Hackers who took control of Solar winds now have breached a leading cybersecurity firm, Malware Bytes.

Malwarebytes said that it was breached by the same group who were able to take control of SolarWinds.  It is the fourth major cybersecurity vendor who has been targeted in the past couple months.

“While Malwarebytes does not use SolarWinds, we, like many other companies were recently targeted by the same threat actor,” the company’s CEO Marcin Kleczynski said in a post. “We found no evidence of unauthorized access or compromise in any of our internal on-premises and production environments.”

Indeed, the US Cybersecurity and Infrastructure Security Agency (CISA) said earlier this month it found evidence of initial infection vectors using flaws other than the SolarWinds Orion platform, including password guessing, password spraying, and inappropriately secured administrative credentials accessible via external remote access services.

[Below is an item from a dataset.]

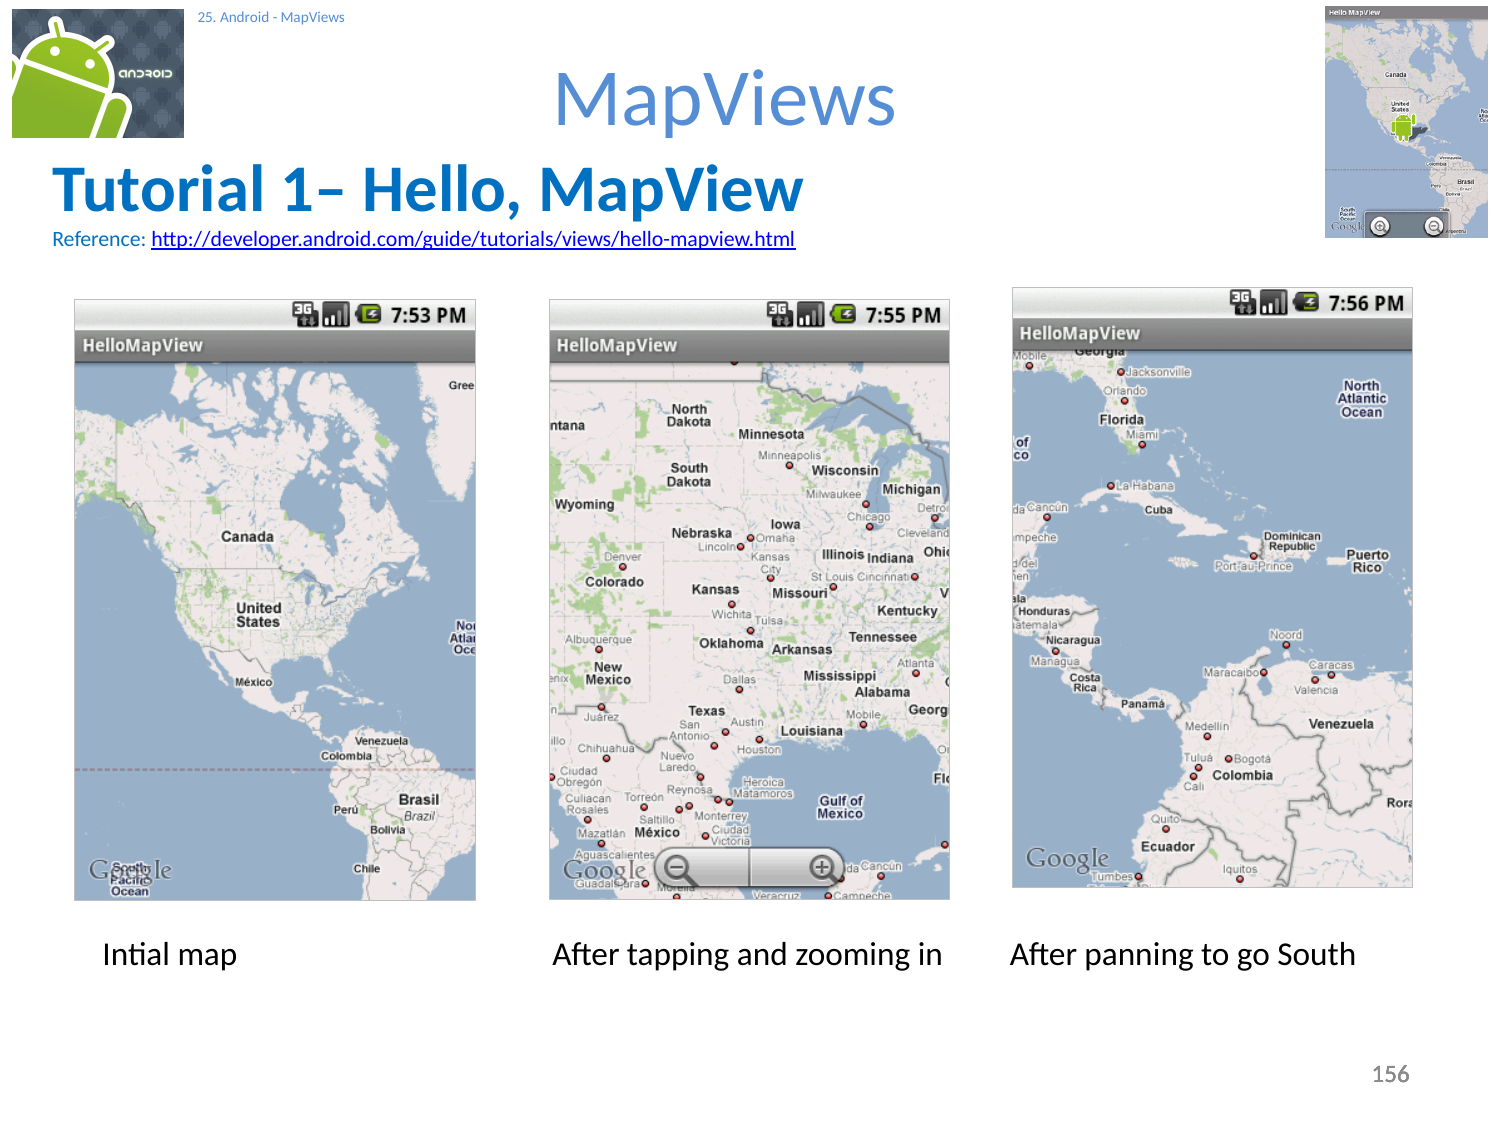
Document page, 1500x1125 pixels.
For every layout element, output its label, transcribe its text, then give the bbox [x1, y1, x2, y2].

“We believe our tenant was accessed using one of the TTPs that were published in the CISA alert,” Kleczynski explained in a Reddit thread.

Malwarebytes said the threat actor added a self-signed certificate with credentials to the principal service account, subsequently using it to make API calls to request emails via Microsoft Graph.

The news comes on the heels of a fourth malware strain called Raindrop that was found deployed on select victim networks, widening the arsenal of tools used by the threat actor in the sprawling SolarWinds supply chain attack.

FireEye, for its part, has published a detailed rundown of the tactics adopted by the Dark Halo actor, noting that the attackers leveraged a combination of as many as four techniques to move laterally to the Microsoft 365 cloud.

  • Steal the Active Directory Federation Services (AD FS) token-signing certificate and use it to forge tokens for arbitrary users
  • Modify or add trusted domains in Azure AD to add a new federated Identity Provider (IdP) that the attacker controls.
  • Compromise the credentials of on-premises user accounts that are synchronized to Microsoft 365 that have high privileged directory roles, and
  • Backdoor an existing Microsoft 365 application by adding a new application

The Mandiant-owned firm has also released an auditing script, called Azure AD Investigator, that it said can help companies check their Microsoft 365 tenants for indicators of some of the techniques used by the SolarWinds hackers.